[Excerpted text]

# 52 Plane Waves in Anisotropic Media

Michael Fowler

Note: There is no text section in Jackson on this important topic. The student is assumed to figure it out by working through problems 7.16 and 7.17, and also analyzing the ionosphere as an anisotropic medium. The presentation below follows Landau, Continuous Media, p 333. There is a similar treatment in Zangwill.

## Introduction

We’ve already discussed one anisotropic medium, the ionosphere.  A common anisotropic crystal found in elementary labs is calcite, CaCO3, whose strange optical properties are readily observed by putting a crystal on top of anything$—$there is a double image!  More spectacularly, a laser beam entering a calcite crystal will be split into two, and two parallel beams come out. In this picture, from Wikipedia, the blue laser light is only visible outside the crystal, from dust particle scattering. (The orange rays are fluoresence inside the crystal.)

[/Excerpted text]
[Material supplied]

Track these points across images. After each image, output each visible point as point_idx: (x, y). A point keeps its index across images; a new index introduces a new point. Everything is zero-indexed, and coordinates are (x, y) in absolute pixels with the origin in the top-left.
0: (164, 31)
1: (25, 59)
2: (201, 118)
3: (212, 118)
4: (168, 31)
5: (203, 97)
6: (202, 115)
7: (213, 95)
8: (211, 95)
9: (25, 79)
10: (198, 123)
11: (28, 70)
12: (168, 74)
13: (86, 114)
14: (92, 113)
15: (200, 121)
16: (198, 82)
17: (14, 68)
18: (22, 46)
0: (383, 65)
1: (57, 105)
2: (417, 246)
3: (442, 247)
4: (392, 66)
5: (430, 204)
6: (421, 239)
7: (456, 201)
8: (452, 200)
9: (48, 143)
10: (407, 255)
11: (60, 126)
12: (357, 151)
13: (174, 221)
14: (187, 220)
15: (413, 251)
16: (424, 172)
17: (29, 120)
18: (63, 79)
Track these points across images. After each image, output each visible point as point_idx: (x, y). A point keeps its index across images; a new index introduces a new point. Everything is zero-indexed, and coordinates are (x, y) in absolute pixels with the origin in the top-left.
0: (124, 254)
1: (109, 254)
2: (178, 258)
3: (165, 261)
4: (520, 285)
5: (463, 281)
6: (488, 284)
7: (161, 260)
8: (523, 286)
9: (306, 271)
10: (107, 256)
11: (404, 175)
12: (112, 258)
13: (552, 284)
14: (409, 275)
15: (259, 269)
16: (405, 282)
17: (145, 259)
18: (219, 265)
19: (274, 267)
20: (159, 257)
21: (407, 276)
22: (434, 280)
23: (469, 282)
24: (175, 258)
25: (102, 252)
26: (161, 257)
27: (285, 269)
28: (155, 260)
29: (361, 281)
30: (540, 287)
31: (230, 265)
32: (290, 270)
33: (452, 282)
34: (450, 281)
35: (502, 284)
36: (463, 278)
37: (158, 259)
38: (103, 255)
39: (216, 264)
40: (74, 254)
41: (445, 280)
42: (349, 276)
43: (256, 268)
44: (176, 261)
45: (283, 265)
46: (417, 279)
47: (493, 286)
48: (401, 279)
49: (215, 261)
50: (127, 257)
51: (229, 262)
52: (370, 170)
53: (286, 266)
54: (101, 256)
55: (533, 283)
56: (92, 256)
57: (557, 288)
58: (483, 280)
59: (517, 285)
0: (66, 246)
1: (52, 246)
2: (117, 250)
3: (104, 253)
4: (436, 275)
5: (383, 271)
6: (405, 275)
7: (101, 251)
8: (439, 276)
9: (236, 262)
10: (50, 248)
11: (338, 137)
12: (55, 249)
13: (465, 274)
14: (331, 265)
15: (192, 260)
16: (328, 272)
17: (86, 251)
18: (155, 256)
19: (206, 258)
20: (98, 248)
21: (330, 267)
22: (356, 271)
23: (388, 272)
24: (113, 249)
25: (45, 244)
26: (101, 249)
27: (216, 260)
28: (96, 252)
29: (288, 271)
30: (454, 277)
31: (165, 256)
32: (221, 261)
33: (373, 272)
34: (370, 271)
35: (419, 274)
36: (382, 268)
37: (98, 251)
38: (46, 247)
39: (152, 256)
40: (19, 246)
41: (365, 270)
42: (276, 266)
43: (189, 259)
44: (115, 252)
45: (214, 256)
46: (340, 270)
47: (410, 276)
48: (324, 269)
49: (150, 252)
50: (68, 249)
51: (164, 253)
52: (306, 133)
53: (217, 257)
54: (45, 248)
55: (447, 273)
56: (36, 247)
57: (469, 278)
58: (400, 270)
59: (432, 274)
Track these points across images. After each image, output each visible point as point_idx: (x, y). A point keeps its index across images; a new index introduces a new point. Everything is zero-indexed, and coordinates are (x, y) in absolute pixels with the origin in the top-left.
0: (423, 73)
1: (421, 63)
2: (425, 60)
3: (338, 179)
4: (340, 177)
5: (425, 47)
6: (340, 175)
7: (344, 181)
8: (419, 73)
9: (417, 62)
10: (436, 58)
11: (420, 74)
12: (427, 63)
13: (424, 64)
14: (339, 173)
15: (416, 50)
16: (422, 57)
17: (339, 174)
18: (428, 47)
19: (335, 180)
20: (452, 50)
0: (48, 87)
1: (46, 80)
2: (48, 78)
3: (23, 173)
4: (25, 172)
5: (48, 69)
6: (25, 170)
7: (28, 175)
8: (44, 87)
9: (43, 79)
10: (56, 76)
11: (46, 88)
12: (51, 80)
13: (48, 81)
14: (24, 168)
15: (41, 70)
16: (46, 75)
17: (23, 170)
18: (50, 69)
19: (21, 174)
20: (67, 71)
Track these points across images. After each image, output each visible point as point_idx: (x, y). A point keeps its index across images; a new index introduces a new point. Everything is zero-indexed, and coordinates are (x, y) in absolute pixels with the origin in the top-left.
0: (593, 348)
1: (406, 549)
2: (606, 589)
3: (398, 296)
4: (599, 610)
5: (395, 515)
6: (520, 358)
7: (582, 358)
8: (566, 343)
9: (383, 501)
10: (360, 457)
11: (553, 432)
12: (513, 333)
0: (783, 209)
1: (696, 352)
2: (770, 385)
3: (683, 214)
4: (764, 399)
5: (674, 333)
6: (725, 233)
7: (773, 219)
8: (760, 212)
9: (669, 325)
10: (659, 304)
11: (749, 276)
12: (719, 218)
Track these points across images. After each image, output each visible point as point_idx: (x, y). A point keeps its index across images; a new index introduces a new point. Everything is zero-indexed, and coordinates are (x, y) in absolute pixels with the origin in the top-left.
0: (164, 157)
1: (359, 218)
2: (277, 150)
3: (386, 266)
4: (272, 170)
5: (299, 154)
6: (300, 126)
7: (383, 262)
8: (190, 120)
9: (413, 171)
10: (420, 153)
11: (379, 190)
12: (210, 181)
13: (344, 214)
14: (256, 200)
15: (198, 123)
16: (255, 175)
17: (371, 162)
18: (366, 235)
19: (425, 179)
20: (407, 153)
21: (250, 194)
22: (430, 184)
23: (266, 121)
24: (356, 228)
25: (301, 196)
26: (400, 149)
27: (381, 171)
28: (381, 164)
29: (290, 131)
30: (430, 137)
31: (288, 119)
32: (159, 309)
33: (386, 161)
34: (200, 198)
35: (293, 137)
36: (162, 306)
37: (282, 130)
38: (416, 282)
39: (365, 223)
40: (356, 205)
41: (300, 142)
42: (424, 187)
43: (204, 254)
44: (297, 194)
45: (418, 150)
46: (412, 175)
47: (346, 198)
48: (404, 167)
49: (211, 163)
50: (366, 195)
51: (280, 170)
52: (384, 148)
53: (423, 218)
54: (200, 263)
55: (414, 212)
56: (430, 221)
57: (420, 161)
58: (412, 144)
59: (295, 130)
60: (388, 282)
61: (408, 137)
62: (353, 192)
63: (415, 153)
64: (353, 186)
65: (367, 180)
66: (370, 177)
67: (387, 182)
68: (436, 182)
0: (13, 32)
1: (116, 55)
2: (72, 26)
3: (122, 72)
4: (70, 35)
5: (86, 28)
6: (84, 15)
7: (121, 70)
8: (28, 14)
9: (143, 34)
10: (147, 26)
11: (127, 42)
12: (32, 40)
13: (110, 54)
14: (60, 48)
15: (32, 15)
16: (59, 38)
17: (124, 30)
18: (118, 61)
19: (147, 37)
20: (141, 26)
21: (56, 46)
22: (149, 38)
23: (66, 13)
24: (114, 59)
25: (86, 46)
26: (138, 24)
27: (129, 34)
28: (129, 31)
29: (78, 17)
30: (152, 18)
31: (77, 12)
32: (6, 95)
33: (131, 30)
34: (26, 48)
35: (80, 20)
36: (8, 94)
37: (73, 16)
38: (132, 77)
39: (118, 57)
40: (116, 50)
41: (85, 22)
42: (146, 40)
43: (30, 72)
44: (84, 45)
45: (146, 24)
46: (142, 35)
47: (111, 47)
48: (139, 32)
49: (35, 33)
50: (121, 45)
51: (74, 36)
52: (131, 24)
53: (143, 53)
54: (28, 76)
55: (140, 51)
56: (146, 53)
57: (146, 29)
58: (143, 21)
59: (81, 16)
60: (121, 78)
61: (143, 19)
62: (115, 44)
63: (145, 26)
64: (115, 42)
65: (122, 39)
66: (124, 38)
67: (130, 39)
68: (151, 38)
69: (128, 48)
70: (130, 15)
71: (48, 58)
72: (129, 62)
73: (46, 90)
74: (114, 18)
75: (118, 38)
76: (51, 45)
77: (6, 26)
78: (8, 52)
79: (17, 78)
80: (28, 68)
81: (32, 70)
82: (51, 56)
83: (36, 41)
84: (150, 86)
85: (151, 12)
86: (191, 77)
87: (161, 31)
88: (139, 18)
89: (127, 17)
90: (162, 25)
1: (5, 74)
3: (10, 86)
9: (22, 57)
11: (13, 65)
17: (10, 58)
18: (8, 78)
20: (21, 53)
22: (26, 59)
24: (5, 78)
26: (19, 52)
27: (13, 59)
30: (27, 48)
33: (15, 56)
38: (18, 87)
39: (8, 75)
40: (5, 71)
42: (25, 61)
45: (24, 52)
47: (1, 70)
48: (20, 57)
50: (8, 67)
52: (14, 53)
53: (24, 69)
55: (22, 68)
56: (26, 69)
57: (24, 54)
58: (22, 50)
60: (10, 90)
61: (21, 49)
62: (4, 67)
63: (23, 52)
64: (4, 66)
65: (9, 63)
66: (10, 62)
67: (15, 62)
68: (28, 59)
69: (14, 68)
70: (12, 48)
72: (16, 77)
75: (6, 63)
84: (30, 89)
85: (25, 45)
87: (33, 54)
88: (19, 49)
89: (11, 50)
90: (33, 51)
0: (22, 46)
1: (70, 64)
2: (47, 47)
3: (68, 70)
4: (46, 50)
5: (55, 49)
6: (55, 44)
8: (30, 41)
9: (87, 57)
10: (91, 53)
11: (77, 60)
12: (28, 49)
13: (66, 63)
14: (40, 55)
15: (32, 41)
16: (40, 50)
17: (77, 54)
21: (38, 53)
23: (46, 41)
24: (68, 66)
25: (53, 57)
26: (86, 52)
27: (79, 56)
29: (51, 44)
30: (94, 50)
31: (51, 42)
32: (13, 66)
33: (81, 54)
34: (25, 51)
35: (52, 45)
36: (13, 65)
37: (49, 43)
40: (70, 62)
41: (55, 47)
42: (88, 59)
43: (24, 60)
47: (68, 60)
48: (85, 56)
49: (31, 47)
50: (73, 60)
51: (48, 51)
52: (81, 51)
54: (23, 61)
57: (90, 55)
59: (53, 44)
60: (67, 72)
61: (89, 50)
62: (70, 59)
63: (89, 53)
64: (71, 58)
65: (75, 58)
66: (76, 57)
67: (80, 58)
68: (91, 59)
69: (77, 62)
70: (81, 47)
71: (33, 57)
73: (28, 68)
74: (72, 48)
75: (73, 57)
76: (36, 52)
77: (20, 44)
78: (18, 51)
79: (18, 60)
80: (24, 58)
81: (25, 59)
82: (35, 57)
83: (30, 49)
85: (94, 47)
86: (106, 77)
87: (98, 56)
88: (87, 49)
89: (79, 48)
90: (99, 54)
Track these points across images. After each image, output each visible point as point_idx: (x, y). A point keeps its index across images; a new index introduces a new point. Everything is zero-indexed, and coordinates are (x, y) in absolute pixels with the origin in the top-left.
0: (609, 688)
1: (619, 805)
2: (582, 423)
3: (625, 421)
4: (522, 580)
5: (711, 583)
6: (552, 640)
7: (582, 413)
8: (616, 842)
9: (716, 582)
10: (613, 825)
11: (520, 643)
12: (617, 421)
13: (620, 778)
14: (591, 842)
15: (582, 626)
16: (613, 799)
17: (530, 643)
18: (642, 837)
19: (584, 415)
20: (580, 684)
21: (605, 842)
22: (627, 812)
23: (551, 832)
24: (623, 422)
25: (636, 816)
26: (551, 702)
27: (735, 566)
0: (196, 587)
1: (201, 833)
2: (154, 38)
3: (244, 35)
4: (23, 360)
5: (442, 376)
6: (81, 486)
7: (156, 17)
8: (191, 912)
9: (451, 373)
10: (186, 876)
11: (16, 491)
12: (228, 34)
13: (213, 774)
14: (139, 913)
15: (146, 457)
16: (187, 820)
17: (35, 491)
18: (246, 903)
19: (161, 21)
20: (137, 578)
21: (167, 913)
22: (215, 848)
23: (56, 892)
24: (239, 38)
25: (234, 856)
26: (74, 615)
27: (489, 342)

[/Material supplied]

[Task description] Please reproduce the full text on plane waves in anisotropic media word for word. The entries are separate material and have nothing to do with the text on plane waves in anisotropic media.

[Solved problem]
# 52 Plane Waves in Anisotropic Media

Michael Fowler

Note: There is no text section in Jackson on this important topic. The student is assumed to figure it out by working through problems 7.16 and 7.17, and also analyzing the ionosphere as an anisotropic medium. The presentation below follows Landau, Continuous Media, p 333. There is a similar treatment in Zangwill.

## Introduction

We’ve already discussed one anisotropic medium, the ionosphere.  A common anisotropic crystal found in elementary labs is calcite, CaCO3, whose strange optical properties are readily observed by putting a crystal on top of anything$—$there is a double image!  More spectacularly, a laser beam entering a calcite crystal will be split into two, and two parallel beams come out. In this picture, from Wikipedia, the blue laser light is only visible outside the crystal, from dust particle scattering. (The orange rays are fluoresence inside the crystal.)